Simon Calder: Spanish airport strikes Q&A
Simon Calder is Travel Editor at Large for The Independent, writing a weekly column, various articles and features as well as filming a weekly video diary. Every Sunday afternoon, Simon presents the UK's only radio travel phone-in programme called The LBC Travel Show with Simon Calder (97.3 FM). He is a regular guest on national TV, often seen on BBC Breakfast, Daybreak, ITV News and Sky News. He is often interviewed on BBC Radio, particularly for BBC Radio 4’s You & Yours programme and BBC Five Live.
Wednesday 09 March 2011
Millions of British holidaymakers heading for Spain in spring and summer could have their holiday plans disrupted by a series of strikes by airport workers. Ground staff at Spanish airports are planning industrial action starting in April and continuing into the summer season. What are the likely effects if you are planning a holiday?
Q. Who’s planning to strike – and why are they unhappy?
Workers from maintenance staff to airport firefighters who work for Aena, the state airport authority. They are protesting against the government’s plans to sell off the airports, fearing it could hit their jobs. And they’re probably right: at present they enjoy relatively benign conditions. If their workplaces were sold off to big infrastructure companies, such as those who run most of Britain’s biggest airports, they would face demands for much higher productivity.

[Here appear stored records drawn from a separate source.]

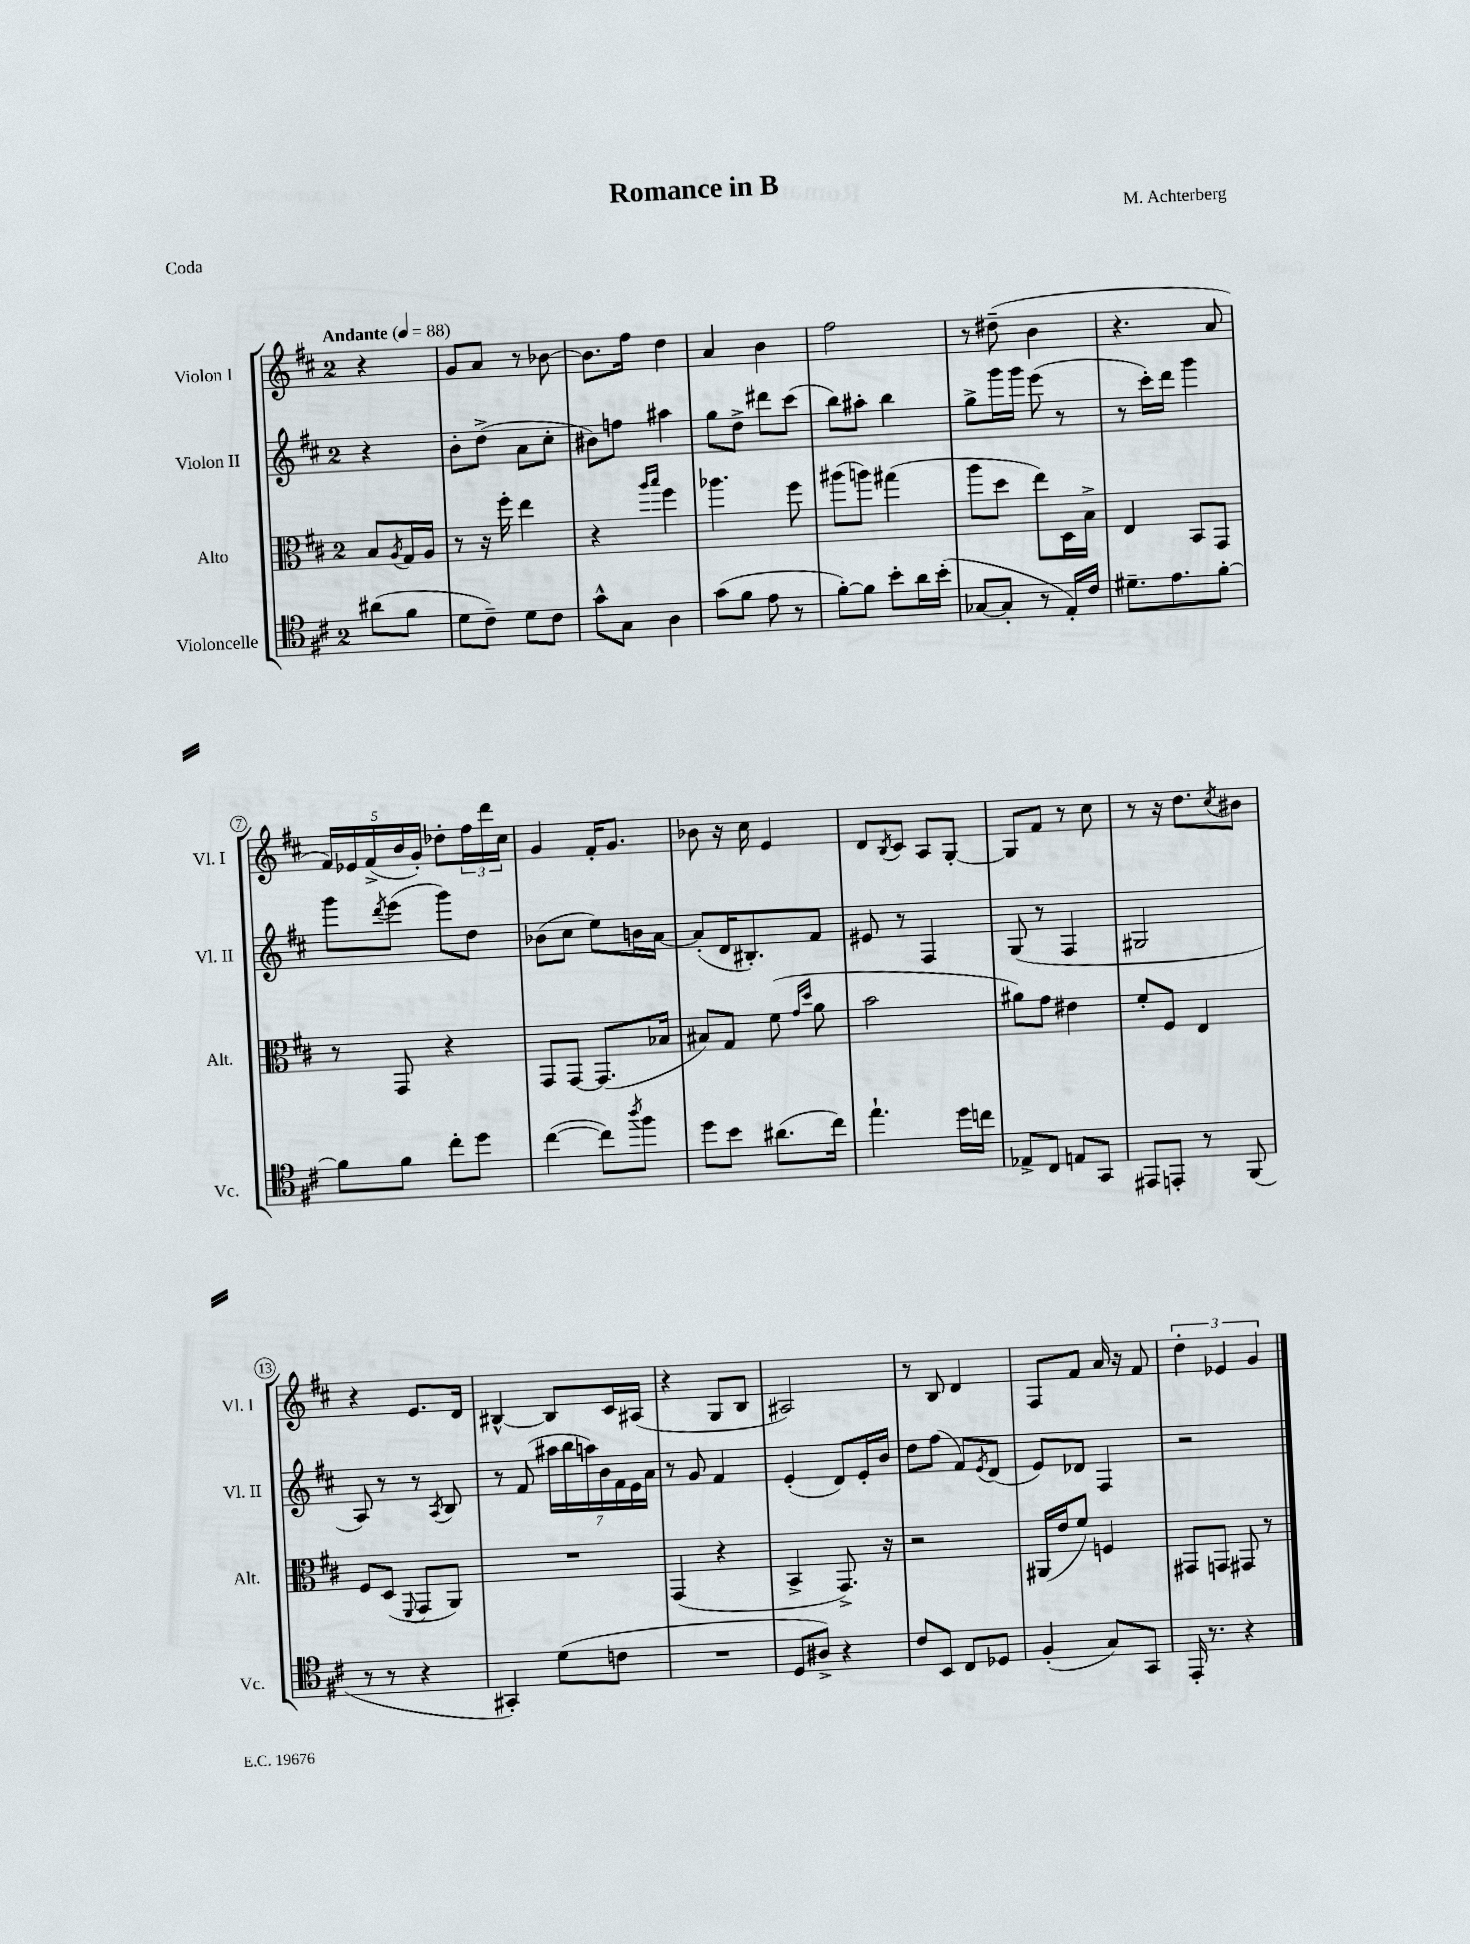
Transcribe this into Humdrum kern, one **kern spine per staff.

**kern	**kern	**kern	**kern
*part4	*part3	*part2	*part1
*staff4	*staff3	*staff2	*staff1
*I"Violoncelle	*I"Alto	*I"Violon II	*I"Violon I
*I'Vc.	*I'Alt.	*I'Vl. II	*I'Vl. I
*clefC4	*clefC3	*clefG2	*clefG2
*k[f#c#]	*k[f#c#]	*k[f#c#]	*k[f#c#]
*M2/4	*M2/4	*M2/4	*M2/4
*MM88	*MM88	*MM88	*MM88
=	=	=	=
!	!	!	!LO:TX:a:B:t=Andante
(8a#X\L	8B/L	4r	4r
.	8qA/	.	.
8f#\J	16G/L	.	.
.	16A/JJ	.	.
=1	=1	=1	=1
8d\L	8r	8b'\L	8g/L
8c#~\J)	16r	(8dd^\J	8a/J
.	16ff#'\	.	.
8d\L	4ee\	8a\L	8r
8c#\J	.	8cc#'\J	[8b-X\
=2	=2	=2	=2
8g^^\L	4r	8b#X\L)	8.b-\L]
8G\J	.	8ffn\J	.
.	.	.	16ff#\Jk
.	16qqaa/LL	.	.
.	16qqbb/JJ	.	.
4A\	4ff#\	4aa#X\	4dd\
=3	=3	=3	=3
(8g\L	4.aa-X\	8gg\L	4a/
8f#\J	.	8dd^\J	.
8e\	.	8ddd#X\L	4b\
8r	8ff#\	(8ccc#\J	.
=4	=4	=4	=4
[8f#'\L)	(8aa#X\L	8bb\L)	2ff#\
8f#\J]	8aan\J)	8aa#X'\J	.
8b'\L	(4gg#X\	4bb\	.
16a\L	.	.	.
(16b'\JJ	.	.	.
=5	=5	=5	=5
[8G-X/L	8aa\L	8gg^\L	8r
8G-'/J]	8dd\J	16ggg\L	(8dd#X~\
.	.	16ggg\JJ	.
8r	8ee\L)	(8eee\	4b\
16E'/LL)	16D\L	8r	.
16c#/JJ	16B^\JJ	.	.
=6	=6	=6	=6
8.d#X~\L	4E/	8r	4.r
.	.	16ccc#'\LL)	.
8.e\	.	16ddd\JJ	.
.	8BB/L	4ggg\	.
[8f#'\J	8GG/J	.	8a/
!!LO:LB:g=z
=7	=7	=7	=7
8f#\L]	8r	8ggg\L	20f#/LL)
.	.	.	20e-X/
.	.	.	(20f#^/
.	.	8qddd/	.
8f#\J	8GG/	(8eee\J	.
.	.	.	20b/
.	.	.	20g'/JJ)
8cc#'\L	4r	8ggg\L)	8dd-X'\L
8dd\J	.	8dd\J	24ff#\L
.	.	.	24ddd\
.	.	.	24cc#\JJ
=8	=8	=8	=8
([4cc#\	8GG/L	(8b-X\L	4g/
.	[8GG/J	8cc#\J	.
8cc#\L])	(8.GG/L]	8ee\L)	16f#'/KL
.	.	.	8.g/J
8qaa/	.	.	.
8ff#\J	.	16bn\L	.
.	16B-X/Jk	[16a\JJ	.
=9	=9	=9	=9
8dd\L	8B#X/L)	(8a'/L]	8b-X\
8b\J	8G/J	16d/K	16r
.	.	8.B#X'/)	16cc#\
(8.a#X\L	(8f#\	.	4e/
.	16qqg/LL	.	.
.	16qqdd/JJ	.	.
.	8a\	8f#/J	.
16cc#\Jk)	.	.	.
=10	=10	=10	=10
4.ee`\	2b\	8e#X/	8d/L
.	.	.	8qB/
.	.	8r	8c#/J
.	.	4F#/	8A/L
16dd\LL	.	.	[8G'/J
16ccn\JJ	.	.	.
=11	=11	=11	=11
8E-X^/L	8a#X\L)	(8G/	8G/L]
8C#/J	8g\J	8r	8f#/J
8En/L	4e#X\	4F#/	8r
8GG/J	.	.	8cc#\
=12	=12	=12	=12
8EE#X/L	8f#'/L	2G#X/	8r
8EEn'/J	8F#/J	.	16r
.	.	.	8.dd\L
8r	4E/	.	.
.	.	.	8qcc#/
(8FF#/	.	.	8b#X\J
!!LO:LB:g=z
=13	=13	=13	=13
8r	8F#/L	8A/)	4r
8r	(8D/J	8r	.
.	8qqFF#/	.	.
4r	8GG/L	8r	8.e/L
.	.	8qA/	.
.	8AA/J)	8B/	.
.	.	.	16d/Jk
=14	=14	=14	=14
4GG#X'/)	2r	8r	[4B#X^^/
.	.	(8f#/	.
(8d\L	.	28aa#X\LL	8B#/L]
.	.	28bb\	.
.	.	28aan\)	.
.	.	28b\	.
8cn\J	.	.	16c#/L
.	.	28f#\	.
.	.	28e\	.
.	.	.	(16A#X/JJ
.	.	28a\JJ	.
=15	=15	=15	=15
2r	(4GG/	8r	4r
.	.	8g/	.
.	4r	4f#/	8G/L
.	.	.	8B/J
=16	=16	=16	=16
8D/L	4BB^/	(4e'/	2A#X/)
8A#X^/J)	.	.	.
4r	8.GG^/)	8d/L)	.
.	.	16e'/L	.
.	16r	16b/JJ	.
=17	=17	=17	=17
8c#/L	2r	8dd\L	8r
8BB/J	.	(8ff#\J	8B/
8C#/L	.	8f#/L)	4d/
.	.	8qe/	.
8D-X/J	.	(8d/J	.
=18	=18	=18	=18
(4F#'/	(16AA#X/LL	8e/L)	8F#/L
.	16e/J	.	.
.	8f#/J)	8d-X/J	8f#/J
8G/L)	4Fn/	4F#/	16a/
.	.	.	16r
8GG/J	.	.	8f#/
=19	=19	=19	=19
16EE'/	8GG#X/L	2r	6dd'\
8.r	.	.	.
.	8GGn/J	.	.
.	.	.	6e-X/
4r	8GG#X/	.	.
.	.	.	6g/
.	8r	.	.
==	==	==	==
*-	*-	*-	*-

Q. What impact could strikes have?
The dates specified are 20, 21, 24, 25 and 30 April; 2, 14, 15, 19 and 20 May; 13, 23 and 30 June; 1, 2, 3, 4, 15 and 31 July; and 1, 15 and 31 August. At busy times, such as during Easter, over the Royal Wedding weekend, over the early summer half-term and in July and August, as many as 100,000 people a day could be expecting to fly to or from Spain. As a worst case, the big holiday airports such as Alicante, Malaga, Palma and across the Canary Islands could grind to a halt. There could also be repercussions for other travellers if planes and pilots are stranded out of position. However, the government in Madrid signalled last September – when air-traffic controllers walked out on a lightning strike – that it will take a hard line with any group of workers threatening to disrupt tourism, and of course the travel plans of Spanish people themselves. It is believed to be drafting plans to bring the military in to provide emergency cover.
Q. If you have a holiday booked – what are your rights?
Very few. At this stage all you can do is watch and wait to see what happens. No airline or tour operator will cancel flights at this stage, and anyone seeking to cancel their holiday could find they lose some or all of their money.
If your homebound flight is delayed because of a strike, the airline has a strict duty of care towards you: it must provide meals and accommodation as necessary until it can bring you home. If, however, you decide to find some other way home - for example because of work or family commitments - then the airline's only liability to you is to refund your fare.
Q. And if you haven’t yet booked?
Many will no doubt avoid Spain, not least because travel insurers may reject claims arising from strike-hit flights if you booked after the industrial action was announced. But with holiday companies having cut back on flights to Egypt and Tunisia after the political unrest, this could increase prices for destinations such as Cyprus and Malta.